There has been plenty of recent research focusing on how your gut bacteria can send messages to your brain controlling appetite and feelings of satiation, but a recent discovery by researchers from the Columbia University Medical Centre has revealed a previously unknown appetite-regulating mechanism that is secreted by bone cells.
The CUMC team has been researching the function of bones for many years and back in 2007 made a major discovery. They revealed that our skeletons function as an endocrine organ with bone cells releasing hormones that are known to be crucial in regulating energy metabolism.
The team's initial studies discovered that bone cells release a hormone called osteocalcin, which controls the regulation of blood sugar. After disabling a certain gene in the bone-forming cells (osteoblasts) of mice, it was noted that the animal's appetite significantly dropped.
"Since osteocalcin does not regulate appetite, we knew that a second bone hormone had to be involved in this process," explains associate professor Stavroula Kousteni, who led the study.
This mysterious second hormone was recently revealed as being lipocalin 2, a protein known to contribute to obesity and previously linked to activating neurons in the brain related to appetite suppression. Until now it was thought that lipocalin 2 was mainly secreted by fat cells (adipocytes) but the CUMC research found levels of the hormone to be ten times higher in osteoblasts than previously found in adipocytes.

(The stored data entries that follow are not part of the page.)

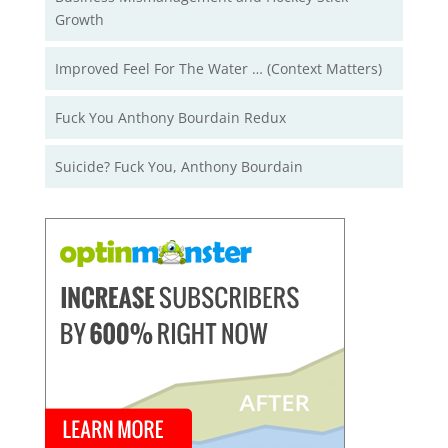
Growth
Improved Feel For The Water … (Context Matters)
Fuck You Anthony Bourdain Redux
Suicide? Fuck You, Anthony Bourdain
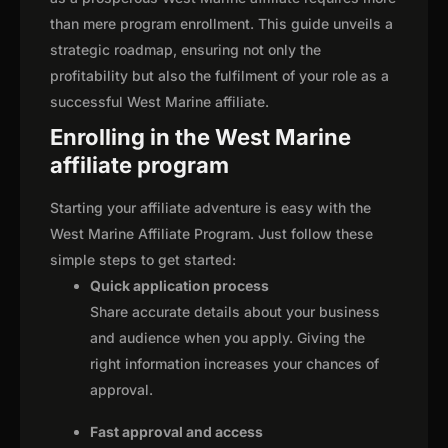
than mere program enrollment. This guide unveils a
strategic roadmap, ensuring not only the
profitability but also the fulfilment of your role as a
successful West Marine affiliate.
Enrolling in the West Marine
affiliate program
Starting your affiliate adventure is easy with the
West Marine Affiliate Program. Just follow these
simple steps to get started:
Quick application process
Share accurate details about your business
and audience when you apply. Giving the
right information increases your chances of
approval.
Fast approval and access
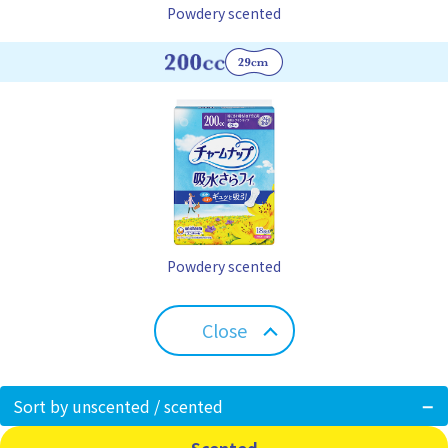
Powdery scented
Powdery scented
Close
Sort by unscented / scented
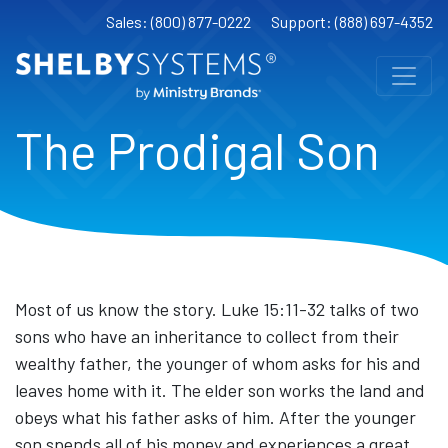
Sales: (800) 877-0222
Support: (888) 697-4352
The Prodigal Son
Most of us know the story. Luke 15:11-32 talks of two
sons who have an inheritance to collect from their
wealthy father, the younger of whom asks for his and
leaves home with it. The elder son works the land and
obeys what his father asks of him. After the younger
son spends all of his money and experiences a great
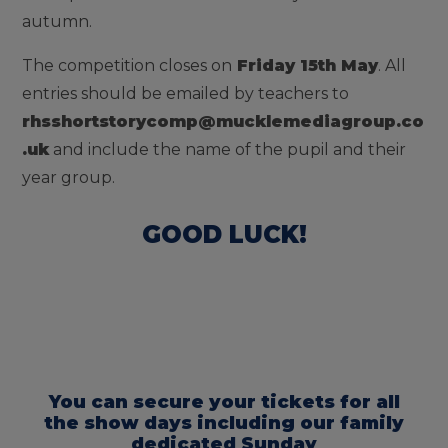
autumn.
The competition closes on
Friday 15th May
. All
entries should be emailed by teachers to
rhsshortstorycomp@mucklemediagroup.co
.uk
and include the name of the pupil and their
year group.
GOOD LUCK!
You can secure your tickets for all
the show days including our family
dedicated Sunday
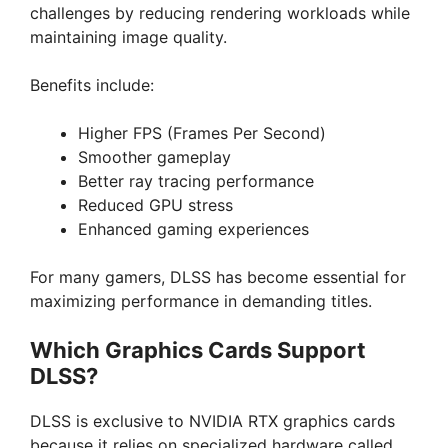
challenges by reducing rendering workloads while
maintaining image quality.
Benefits include:
Higher FPS (Frames Per Second)
Smoother gameplay
Better ray tracing performance
Reduced GPU stress
Enhanced gaming experiences
For many gamers, DLSS has become essential for
maximizing performance in demanding titles.
Which Graphics Cards Support
DLSS?
DLSS is exclusive to NVIDIA RTX graphics cards
because it relies on specialized hardware called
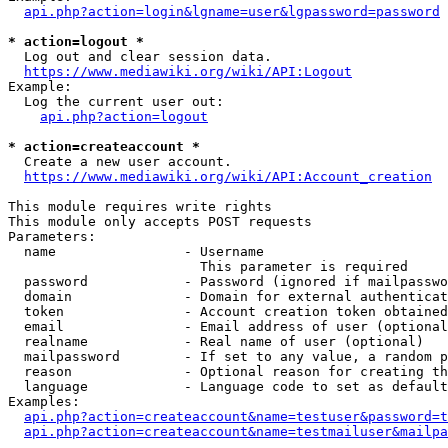
api.php?action=login&lgname=user&lgpassword=password
* action=logout *
  Log out and clear session data.

https://www.mediawiki.org/wiki/API:Logout
Example:

  Log the current user out:

api.php?action=logout
* action=createaccount *
  Create a new user account.

https://www.mediawiki.org/wiki/API:Account_creation
This module requires write rights

This module only accepts POST requests

Parameters:

  name                - Username

                        This parameter is required

  password            - Password (ignored if mailpasswo
  domain              - Domain for external authenticat
  token               - Account creation token obtained
  email               - Email address of user (optional
  realname            - Real name of user (optional)

  mailpassword        - If set to any value, a random p
  reason              - Optional reason for creating th
  language            - Language code to set as default
Examples:

api.php?action=createaccount&name=testuser&password=t
api.php?action=createaccount&name=testmailuser&mailpa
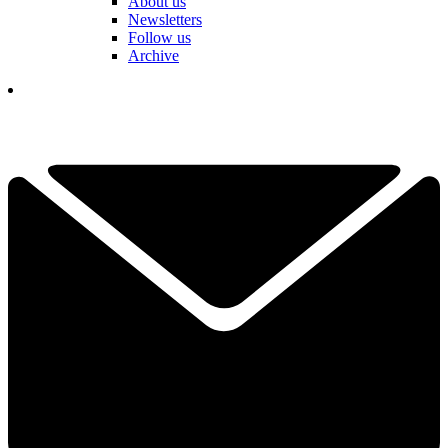
About us
Newsletters
Follow us
Archive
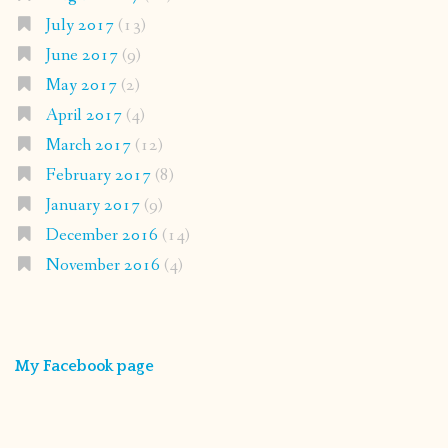
July 2017
(13)
June 2017
(9)
May 2017
(2)
April 2017
(4)
March 2017
(12)
February 2017
(8)
January 2017
(9)
December 2016
(14)
November 2016
(4)
My Facebook page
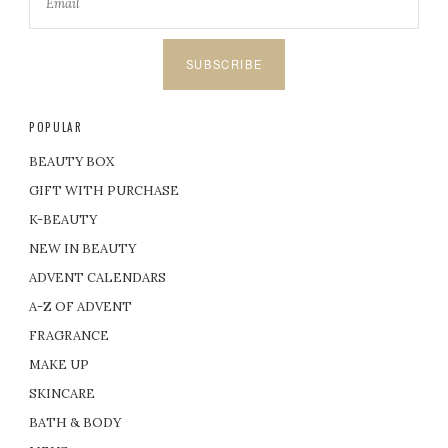
SUBSCRIBE
POPULAR
BEAUTY BOX
GIFT WITH PURCHASE
K-BEAUTY
NEW IN BEAUTY
ADVENT CALENDARS
A-Z OF ADVENT
FRAGRANCE
MAKE UP
SKINCARE
BATH & BODY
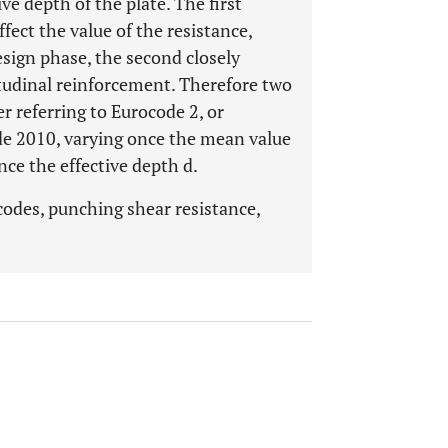
ve depth of the plate. The first
fect the value of the resistance,
esign phase, the second closely
gitudinal reinforcement. Therefore two
r referring to Eurocode 2, or
de 2010, varying once the mean value
nce the effective depth d.
codes, punching shear resistance,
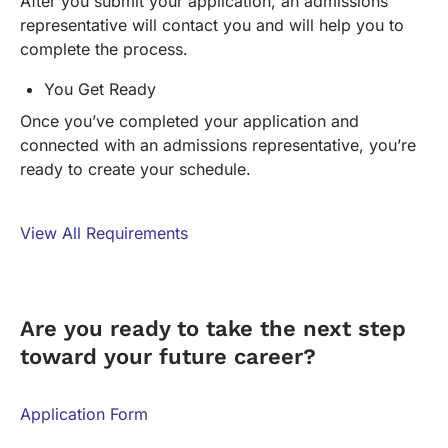
After you submit your application, an admissions
representative will contact you and will help you to
complete the process.
You Get Ready
Once you’ve completed your application and
connected with an admissions representative, you’re
ready to create your schedule.
View All Requirements
FORM
Are you ready to take the next step
toward your future career?
Application Form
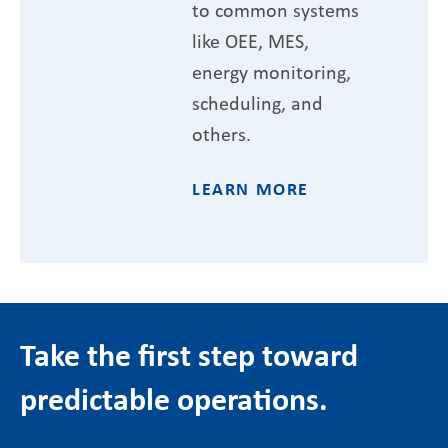
to common systems
like OEE, MES,
energy monitoring,
scheduling, and
others.
LEARN MORE
Take the first step toward
predictable operations.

After modifying mice that lack lipocalin 2, it was found that without the hormone the animals displayed increased appetite and compromised metabolism. The team discovered that lipocalin 2 activates melanocortin 4 receptor neurons in the hypothalamus, a specific area that has been shown to be involved in triggering appetite suppression.
It appears that these bone hormones have range of systemic effects, ranging from male fertility to kidney function. "Our findings add a critical new function of bone hormones to this list—appetite suppression—which may open a wholly new approach to the treatment of metabolic disorders," says Dr Kousteni.
It's hoped that the discoveries around the metabolic effects of hormones released by bone cells could lead to new treatments for a variety of metabolic disorders including type 2 diabetes.
The team has already begun translating its research across into human studies, examining the blood levels of lipocalin 2 in patients with type 2 diabetes. Initial results have been positive, showing an inverse correlation between the level of the hormone and a patient's body weight, meaning the higher the levels of lipocalin 2, the lower the body weight and better the glucose balance.
The research was published in the journal Nature.